(Directive)
Find each line below that contains the word "ventricle", and copy every such line in full.

(Given entries)
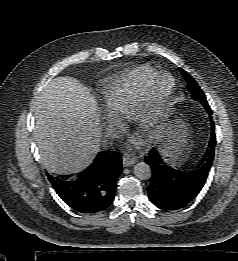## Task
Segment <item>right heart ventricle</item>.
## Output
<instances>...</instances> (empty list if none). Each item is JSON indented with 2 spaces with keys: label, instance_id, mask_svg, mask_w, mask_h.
<instances>
[{
  "label": "right heart ventricle",
  "instance_id": "right-heart-ventricle-1",
  "mask_svg": "<svg viewBox=\"0 0 238 261\" xmlns=\"http://www.w3.org/2000/svg\"><path fill=\"white\" fill-rule=\"evenodd\" d=\"M156 73L149 65H140L109 84L102 92L105 107L111 113L129 115L136 108L148 79Z\"/></svg>",
  "mask_w": 238,
  "mask_h": 261
}]
</instances>
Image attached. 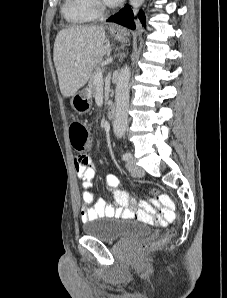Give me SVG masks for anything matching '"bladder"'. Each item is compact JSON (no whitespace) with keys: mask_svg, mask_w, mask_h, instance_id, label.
I'll list each match as a JSON object with an SVG mask.
<instances>
[{"mask_svg":"<svg viewBox=\"0 0 227 298\" xmlns=\"http://www.w3.org/2000/svg\"><path fill=\"white\" fill-rule=\"evenodd\" d=\"M82 230L85 235L105 242L146 236L151 232V228L143 223L118 218L88 221L83 225Z\"/></svg>","mask_w":227,"mask_h":298,"instance_id":"bladder-1","label":"bladder"}]
</instances>
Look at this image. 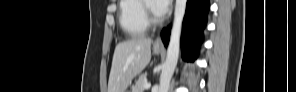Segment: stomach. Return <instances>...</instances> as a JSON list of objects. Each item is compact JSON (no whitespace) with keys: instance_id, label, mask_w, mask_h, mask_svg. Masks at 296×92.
<instances>
[{"instance_id":"0dacf381","label":"stomach","mask_w":296,"mask_h":92,"mask_svg":"<svg viewBox=\"0 0 296 92\" xmlns=\"http://www.w3.org/2000/svg\"><path fill=\"white\" fill-rule=\"evenodd\" d=\"M153 51H154L155 54H159V53L161 52V49H159V48H154ZM125 92H126V91H125Z\"/></svg>"}]
</instances>
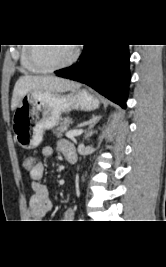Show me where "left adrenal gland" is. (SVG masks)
<instances>
[{
    "mask_svg": "<svg viewBox=\"0 0 166 267\" xmlns=\"http://www.w3.org/2000/svg\"><path fill=\"white\" fill-rule=\"evenodd\" d=\"M100 118H101V117H94V118H93V122H92V124L90 125L89 132L87 133L86 138L92 136V134H93V130H92V129H93V127L95 126V124H97V123L99 122Z\"/></svg>",
    "mask_w": 166,
    "mask_h": 267,
    "instance_id": "a2214340",
    "label": "left adrenal gland"
}]
</instances>
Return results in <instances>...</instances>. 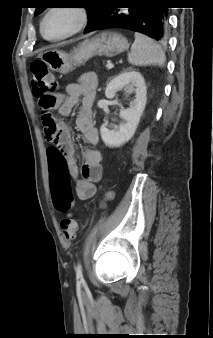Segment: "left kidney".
I'll return each mask as SVG.
<instances>
[{
    "instance_id": "5707ae66",
    "label": "left kidney",
    "mask_w": 213,
    "mask_h": 338,
    "mask_svg": "<svg viewBox=\"0 0 213 338\" xmlns=\"http://www.w3.org/2000/svg\"><path fill=\"white\" fill-rule=\"evenodd\" d=\"M134 87L135 99L130 103L129 108L120 110L123 122L112 129H109L107 125H102L100 128L101 138L109 147H119L133 137L146 106L147 90L142 75L133 70H124L115 76L106 87L105 96L108 99L113 98L119 90Z\"/></svg>"
}]
</instances>
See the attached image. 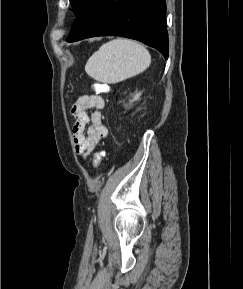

(Result below)
Segment <item>right heart ventricle</item>.
  "label": "right heart ventricle",
  "instance_id": "right-heart-ventricle-1",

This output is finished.